Update 10/24/2008: It appears that the mcycle consumption of datastore operations are not actually counted against the soft cap and that GAE’s admin console is incorrectly including the consumption of datastore operations when issuing warnings about excessive mcycle consumption.
Update 12/16/2008: It starting to look like the mcycle consumption values I observed in GAE’s logs were accurate. The GAE team just released a new quota details page that shows both general CPU and datastore CPU and I’m seeing both get consumed pretty heavily by datastore puts. GAE also has not confirmed that issue 814, which tracks the apparent inaccuracy of the logs, is a real issue, but they did resolve issue 786 as a duplicate of 814 right quick.
Update 2/23/2009: Google removed the soft cap (“High CPU Requests” quota) on 2/13.
Well after getting my then current progress on Project Fangorn deployed to Google App Engine and spending some time playing it and fixing a few bugs, I started looking into the performance metrics in the logs. One in particular was literally raising red flags and that was number of megacycles (mcycles) used per request. Getting the overview page was taking around 9000 mcycles and issuing any command was taking anywhere from 12000 to 21000 depending on the command.
App Engine has a soft cap of 1000 mcycles.
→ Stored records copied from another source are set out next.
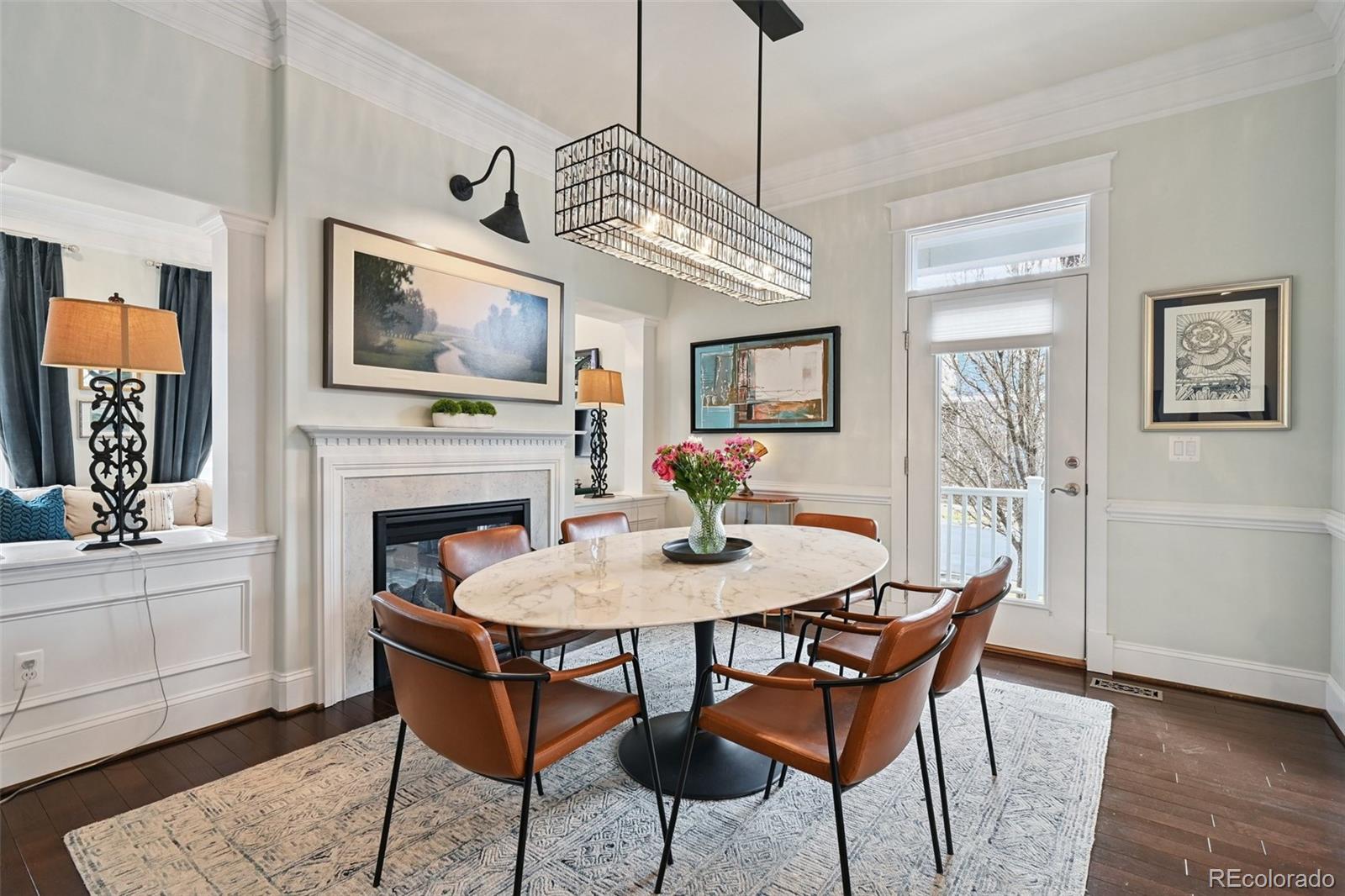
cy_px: 448
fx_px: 616
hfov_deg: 95.0
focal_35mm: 16
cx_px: 672
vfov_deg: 72.0
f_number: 10
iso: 400
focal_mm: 16.5
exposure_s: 1/10
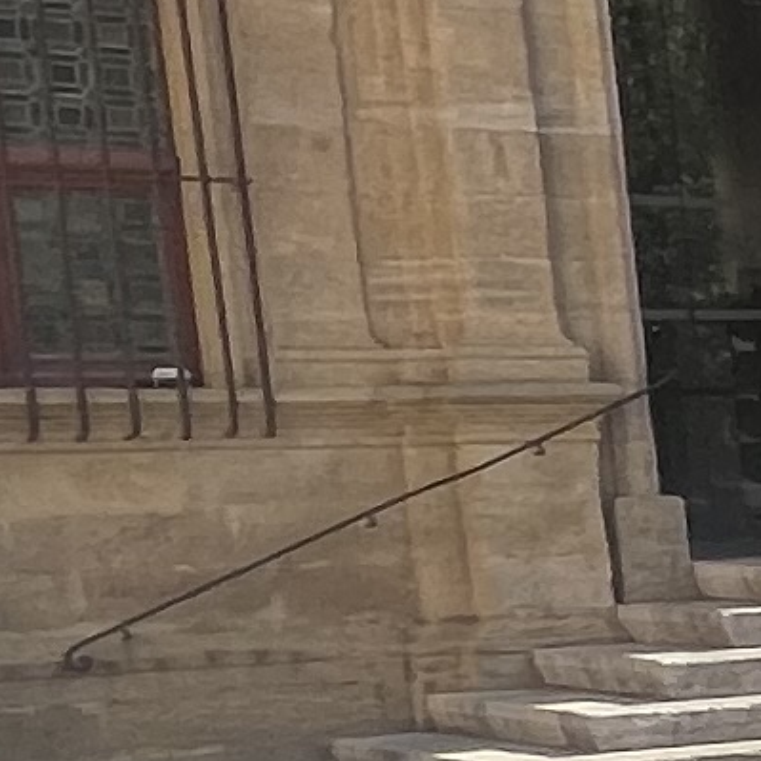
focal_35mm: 116
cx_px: 2798
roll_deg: +1.3
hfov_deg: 8.9
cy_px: 734
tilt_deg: -7.1
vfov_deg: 14.8
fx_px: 2885
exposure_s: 1/840
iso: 32
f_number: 1.8
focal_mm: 1.57
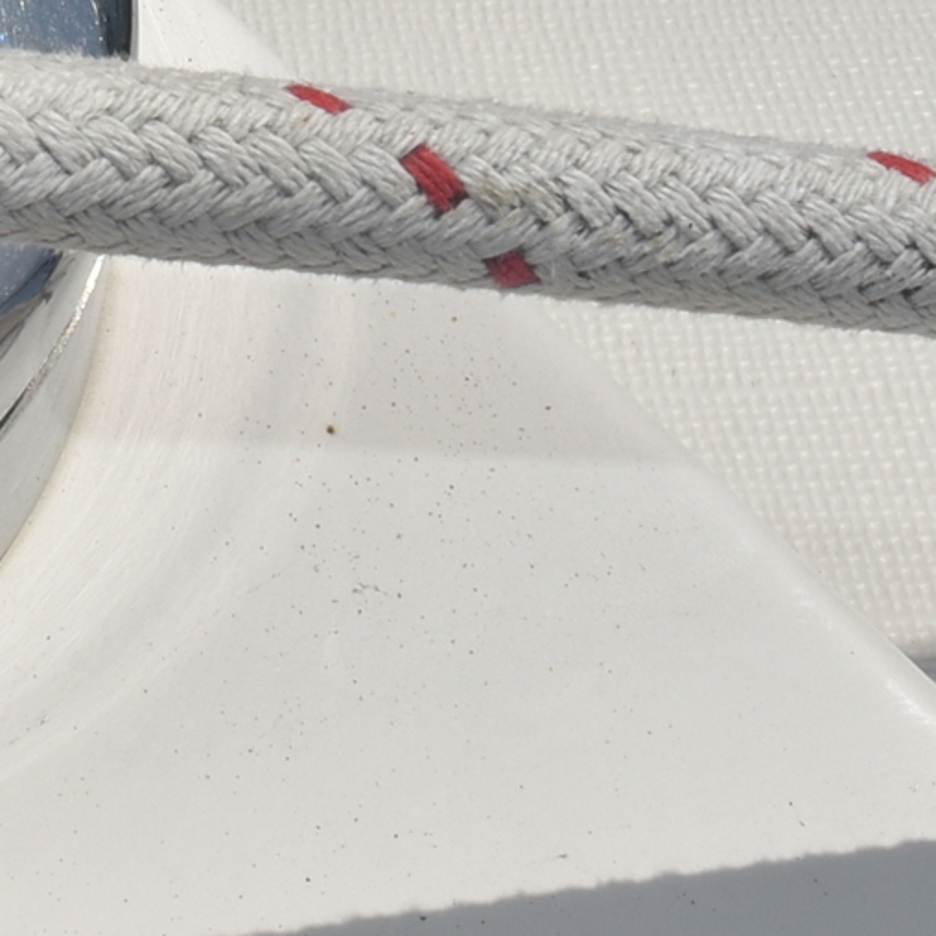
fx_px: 3457
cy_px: -275
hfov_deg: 14.5
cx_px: -426
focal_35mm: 113
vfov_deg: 14.8
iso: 100
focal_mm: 18
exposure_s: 1/200
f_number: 16
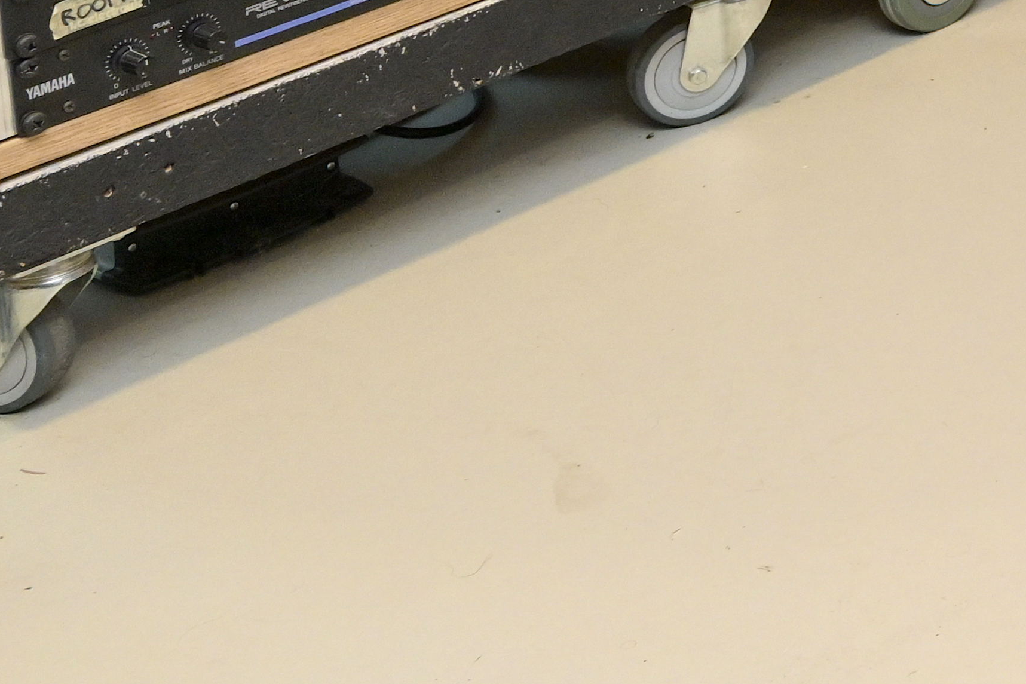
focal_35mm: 125
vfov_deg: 9.8
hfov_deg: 13.2
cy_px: -875
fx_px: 3563
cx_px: 2301
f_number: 7.1
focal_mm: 26
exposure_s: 1/60
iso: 1000
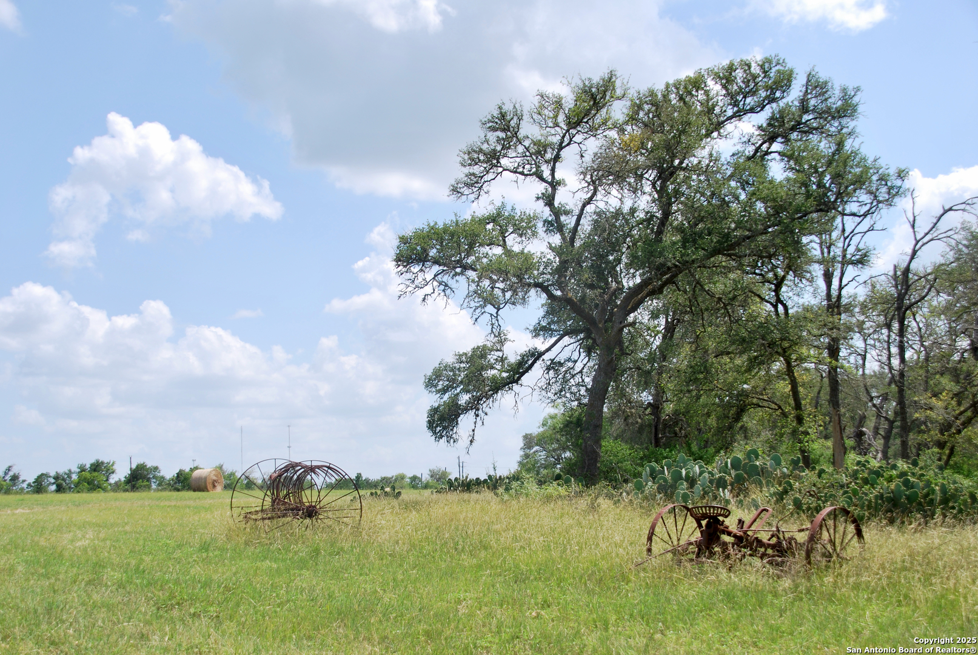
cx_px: 489
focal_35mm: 48
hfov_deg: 41.1
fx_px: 1306
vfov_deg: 28.2
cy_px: 328
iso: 100
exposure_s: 1/200
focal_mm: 32
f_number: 7.1
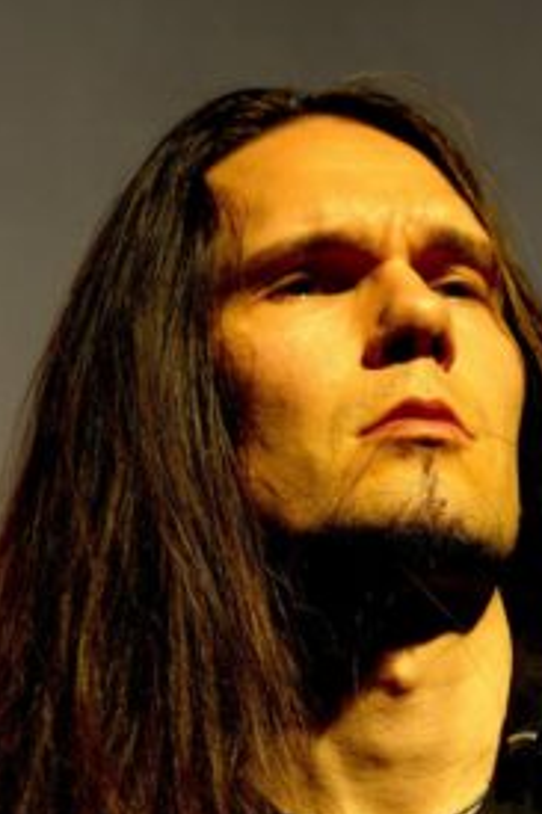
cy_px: 497
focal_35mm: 411
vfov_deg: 5.0
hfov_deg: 3.3
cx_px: 498
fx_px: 9293
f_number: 5.6
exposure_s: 1/160
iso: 400
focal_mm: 98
Its a soft cap as the first request that goes over isn’t kill by the infrastructure. Google hasn’t been specific about exactly when it kicks in other then that requests consuming more then 1000 mcycles can do it.
I started investigating the serving of the overview page first as that is the most frequently requested page. After some code restructuring and making use of Google’s memcache API I was able to get down from 9000 mcycles to an average of 368 mcycles. Good deal.
Next I started looking into where all of the mcycle consumption was on processing game commands. Turns out nearly all of it is GAE datastore put (i.e. save) calls. Putting the absolute simplest entity takes 715 mcycles, putting an entity with just 4 properties is taking 864 mcycles, and putting an entity with a list of 40 strings each of 14 characters in length takes 2140 mcycles. That’s only the time to put the entity. If you are doing an arithmetic update to an existing entity you need to get it first before putting it to ensure you are doing the math on the current state of the data. The net results if you have an entity with more then handful or properties to update you’ll consistently be over the 1000 mcycle cap when processing user input and you can forget about updating two entities during on request.
I’ve raised the issue on the GAE discussion group here and here and I’ve also created issue 786 in their issue database to track this issue, but so far no response from any GAE folks. For the time being I’m halting development on Project Fangorn, as I need to be able update multiple entities when processing a user’s command without GAE temporarily ceasing to serve my application.